Starting from the line that holds "line: (509, 113) -> (540, 103), removed", print each remaining line of the entries exactly, ending with the last.

────

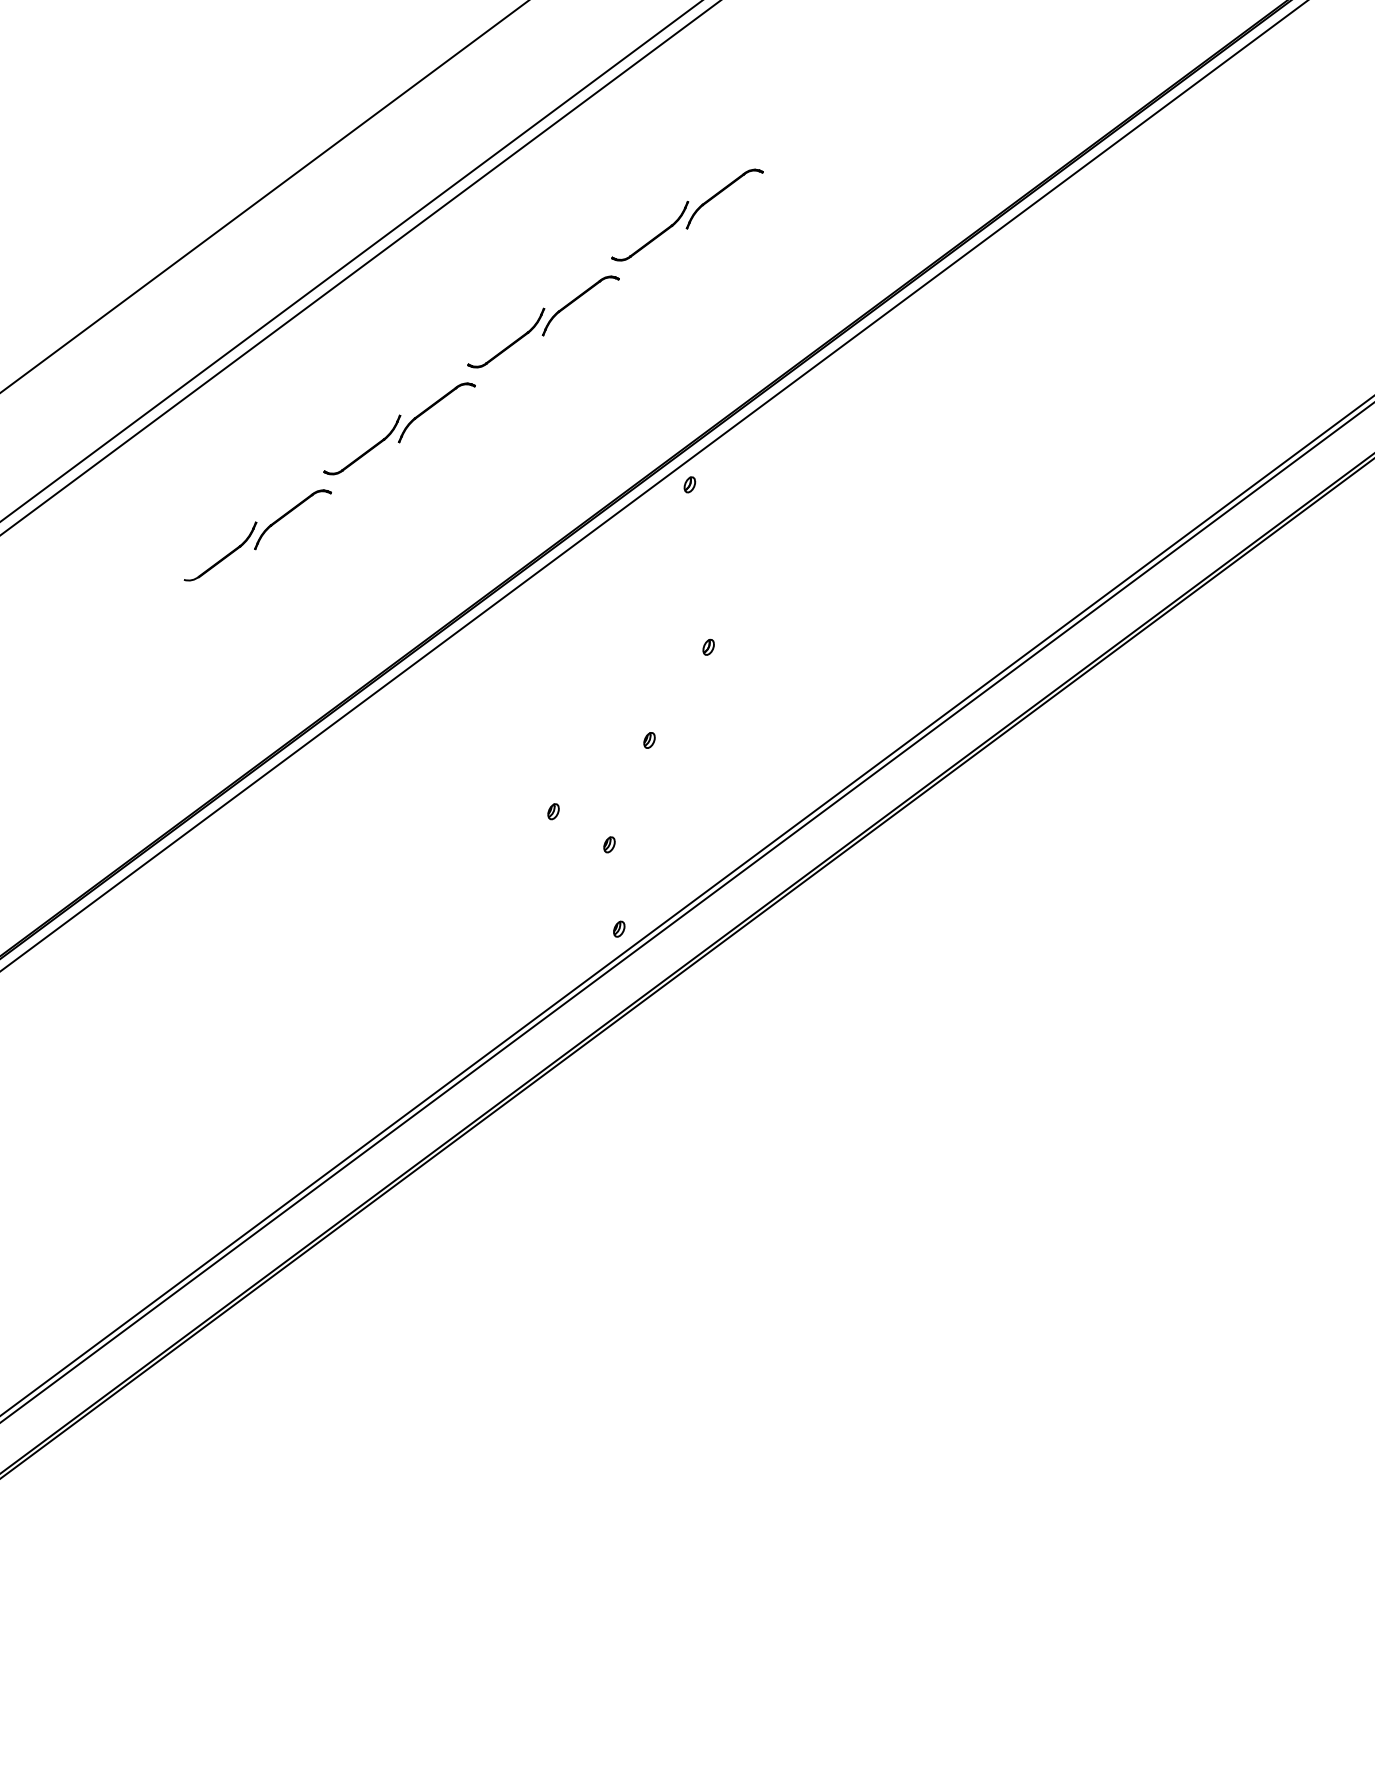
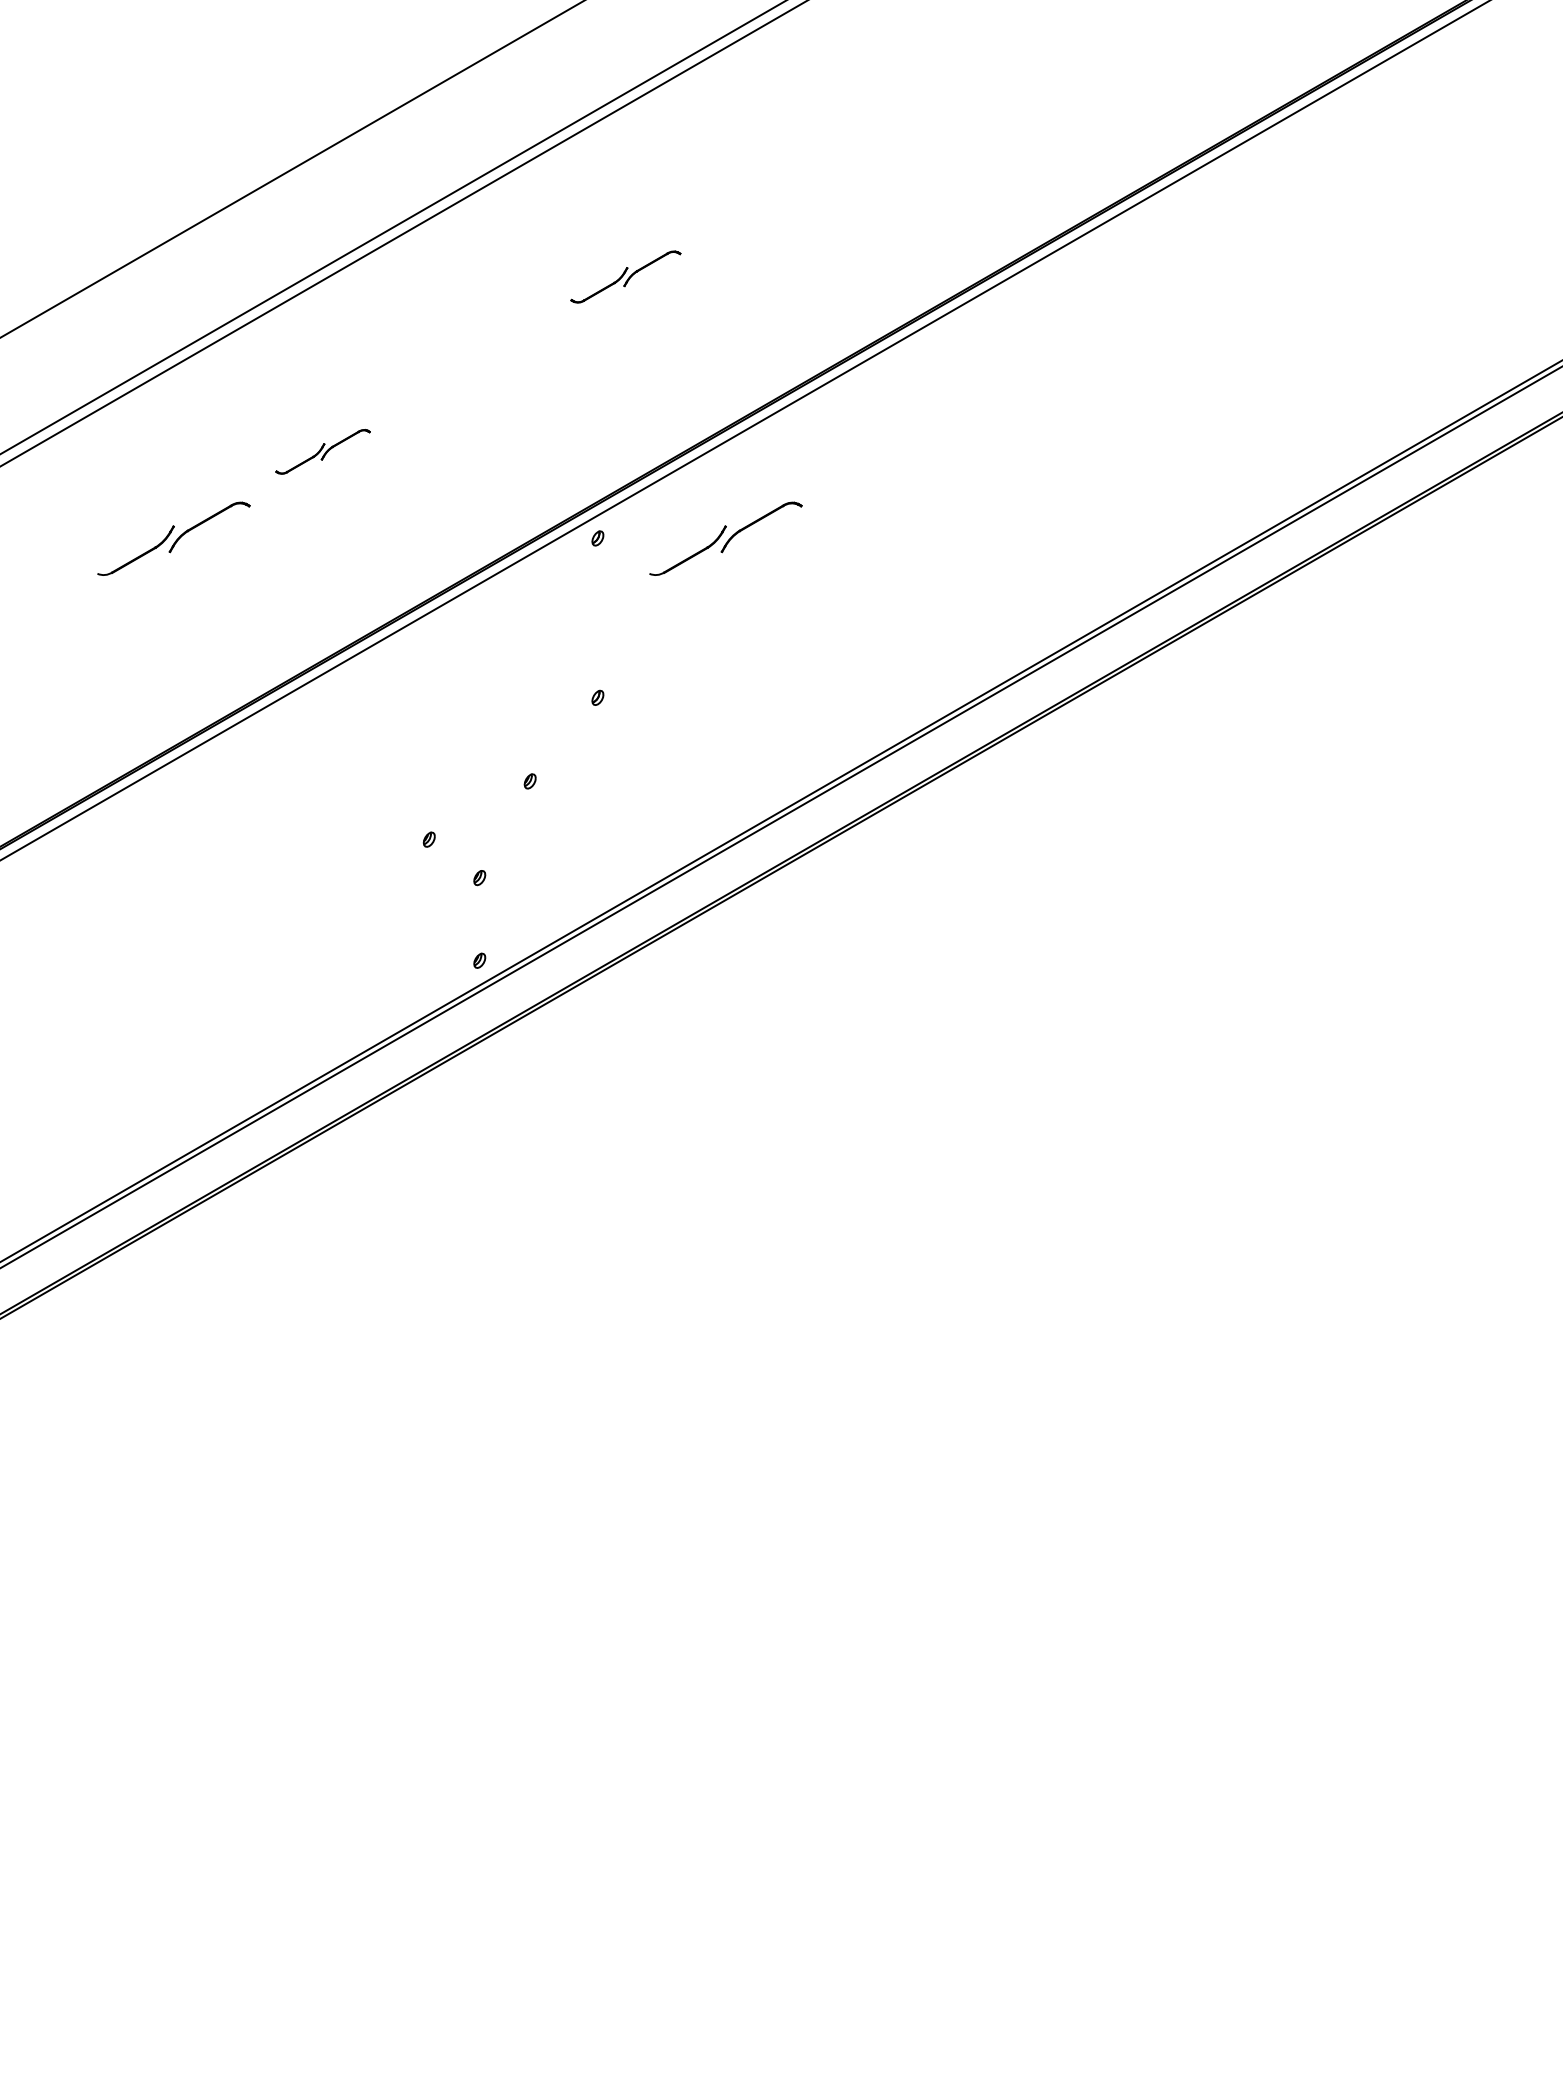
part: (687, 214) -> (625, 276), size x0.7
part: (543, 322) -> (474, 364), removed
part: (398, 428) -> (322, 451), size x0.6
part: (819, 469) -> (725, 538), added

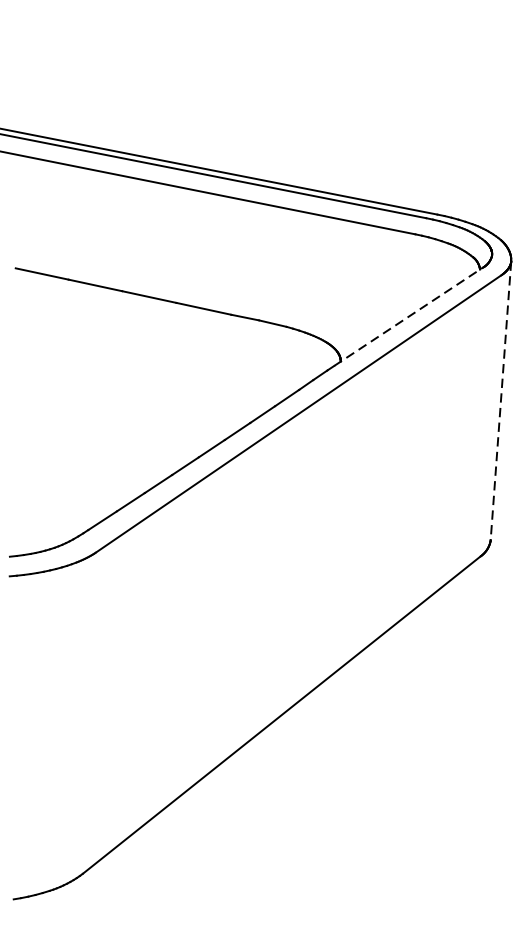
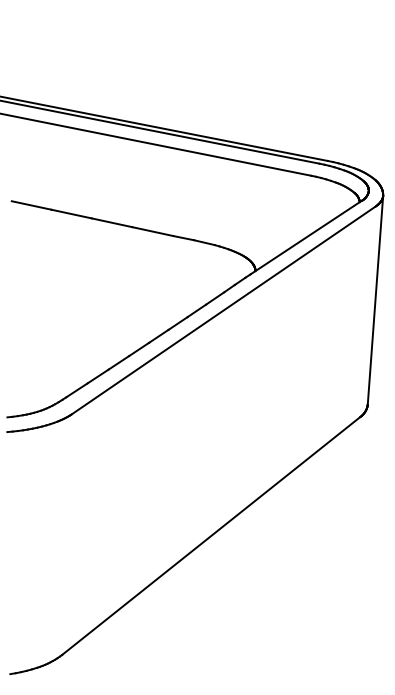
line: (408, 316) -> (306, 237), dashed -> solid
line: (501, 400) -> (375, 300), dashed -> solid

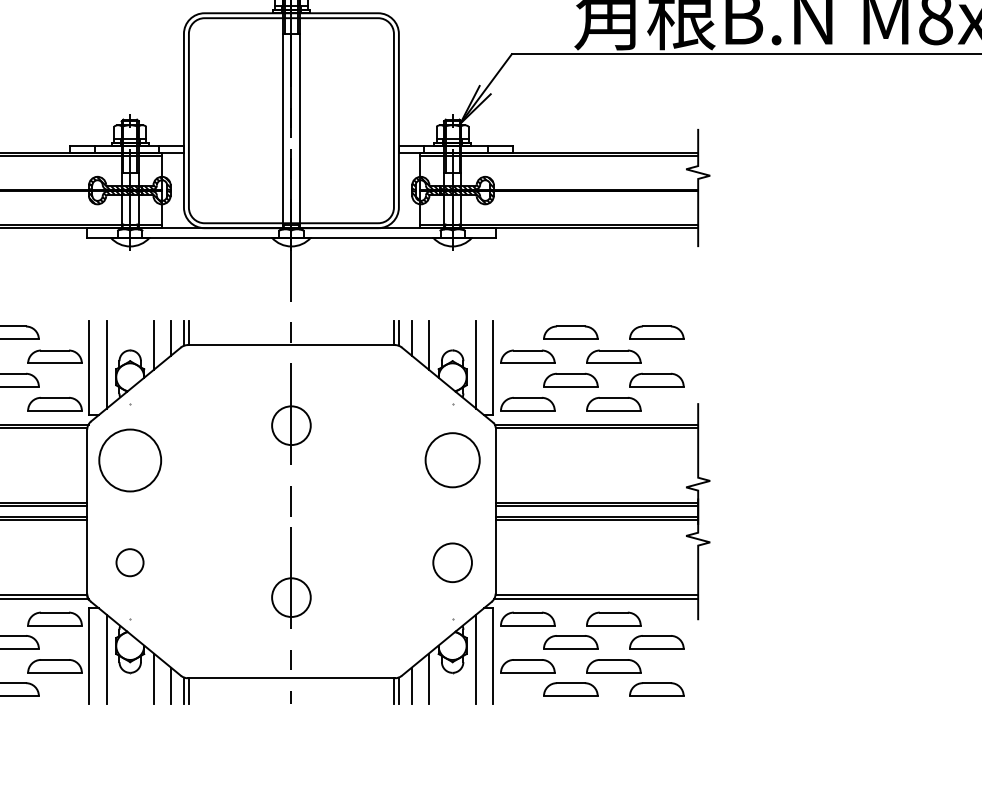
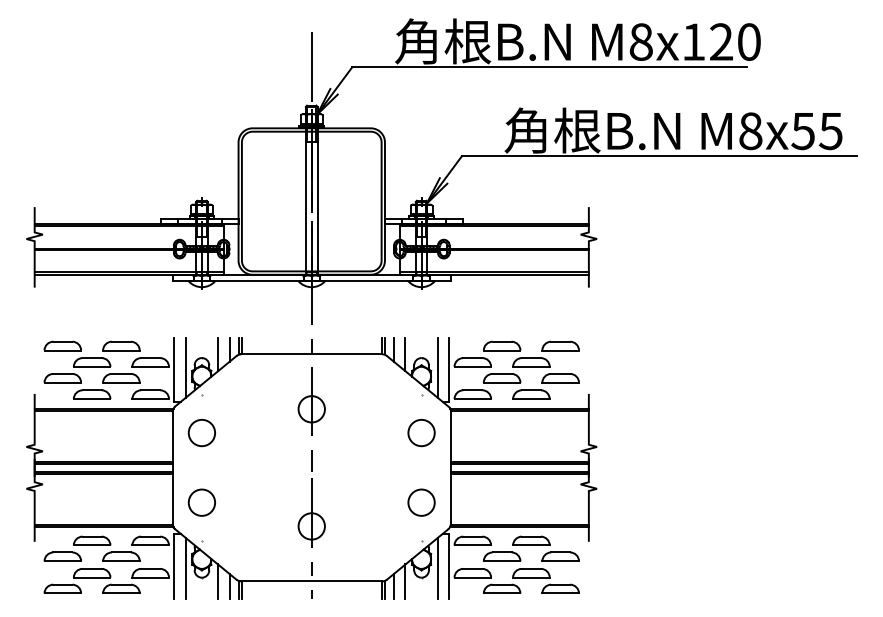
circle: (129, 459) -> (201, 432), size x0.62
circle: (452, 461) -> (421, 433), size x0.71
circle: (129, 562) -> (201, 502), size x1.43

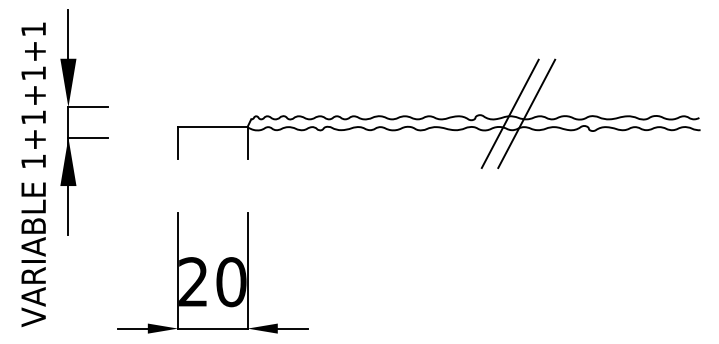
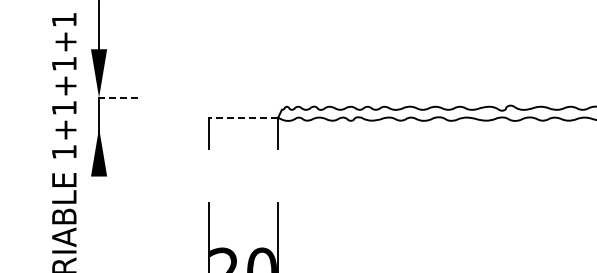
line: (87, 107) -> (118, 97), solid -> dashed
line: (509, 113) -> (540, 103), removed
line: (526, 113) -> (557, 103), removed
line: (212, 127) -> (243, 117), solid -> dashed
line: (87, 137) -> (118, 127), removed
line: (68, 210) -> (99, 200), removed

────

▸ Written solution:
line: (509, 113) -> (540, 103), removed
line: (526, 113) -> (557, 103), removed
line: (212, 127) -> (243, 117), solid -> dashed
line: (87, 137) -> (118, 127), removed
line: (68, 210) -> (99, 200), removed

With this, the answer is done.